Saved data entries
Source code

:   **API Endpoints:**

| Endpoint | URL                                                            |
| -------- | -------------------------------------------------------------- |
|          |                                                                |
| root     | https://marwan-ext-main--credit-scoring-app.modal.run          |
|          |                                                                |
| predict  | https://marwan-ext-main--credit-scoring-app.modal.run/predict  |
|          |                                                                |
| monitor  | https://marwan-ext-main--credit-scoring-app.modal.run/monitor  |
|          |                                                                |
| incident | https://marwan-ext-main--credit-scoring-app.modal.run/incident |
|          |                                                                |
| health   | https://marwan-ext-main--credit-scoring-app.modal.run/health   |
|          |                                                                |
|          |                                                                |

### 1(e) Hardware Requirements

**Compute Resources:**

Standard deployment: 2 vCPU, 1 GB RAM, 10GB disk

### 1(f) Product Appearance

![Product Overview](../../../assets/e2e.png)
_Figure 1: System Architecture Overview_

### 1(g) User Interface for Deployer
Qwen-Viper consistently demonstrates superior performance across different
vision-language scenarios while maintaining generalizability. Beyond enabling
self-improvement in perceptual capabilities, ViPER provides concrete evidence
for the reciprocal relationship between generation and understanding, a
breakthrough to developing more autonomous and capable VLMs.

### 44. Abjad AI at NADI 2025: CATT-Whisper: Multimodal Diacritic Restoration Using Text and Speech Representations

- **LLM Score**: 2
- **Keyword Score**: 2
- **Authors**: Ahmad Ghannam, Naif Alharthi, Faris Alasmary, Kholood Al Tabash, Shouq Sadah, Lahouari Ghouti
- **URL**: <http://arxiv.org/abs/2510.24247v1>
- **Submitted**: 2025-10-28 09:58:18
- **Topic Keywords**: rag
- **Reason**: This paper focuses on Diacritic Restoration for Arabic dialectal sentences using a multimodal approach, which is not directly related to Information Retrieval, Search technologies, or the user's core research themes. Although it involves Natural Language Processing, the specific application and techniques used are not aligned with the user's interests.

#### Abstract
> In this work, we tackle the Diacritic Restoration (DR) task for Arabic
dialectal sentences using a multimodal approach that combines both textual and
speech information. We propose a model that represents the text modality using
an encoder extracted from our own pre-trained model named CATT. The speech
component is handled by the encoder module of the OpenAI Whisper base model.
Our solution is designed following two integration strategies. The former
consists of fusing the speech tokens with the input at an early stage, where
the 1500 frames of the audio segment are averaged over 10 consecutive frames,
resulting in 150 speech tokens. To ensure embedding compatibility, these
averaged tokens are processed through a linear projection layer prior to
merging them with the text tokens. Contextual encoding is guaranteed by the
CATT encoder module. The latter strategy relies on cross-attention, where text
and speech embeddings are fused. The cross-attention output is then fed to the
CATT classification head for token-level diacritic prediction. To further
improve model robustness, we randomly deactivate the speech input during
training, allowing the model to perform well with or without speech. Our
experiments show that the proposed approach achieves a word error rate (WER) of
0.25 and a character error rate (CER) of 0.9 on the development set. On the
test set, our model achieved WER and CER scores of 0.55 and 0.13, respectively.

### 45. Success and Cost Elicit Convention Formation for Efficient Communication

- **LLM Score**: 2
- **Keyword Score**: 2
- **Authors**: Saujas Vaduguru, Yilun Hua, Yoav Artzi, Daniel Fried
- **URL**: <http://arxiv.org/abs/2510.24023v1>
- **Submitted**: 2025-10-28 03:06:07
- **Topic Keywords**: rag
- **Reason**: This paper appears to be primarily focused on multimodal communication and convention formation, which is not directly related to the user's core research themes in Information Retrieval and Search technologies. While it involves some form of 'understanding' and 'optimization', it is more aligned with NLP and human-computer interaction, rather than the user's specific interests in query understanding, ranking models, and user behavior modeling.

To do: Wherever the string "averaged" occurs in the data, copy the line that holds it.

Result:
the 1500 frames of the audio segment are averaged over 10 consecutive frames,
averaged tokens are processed through a linear projection layer prior to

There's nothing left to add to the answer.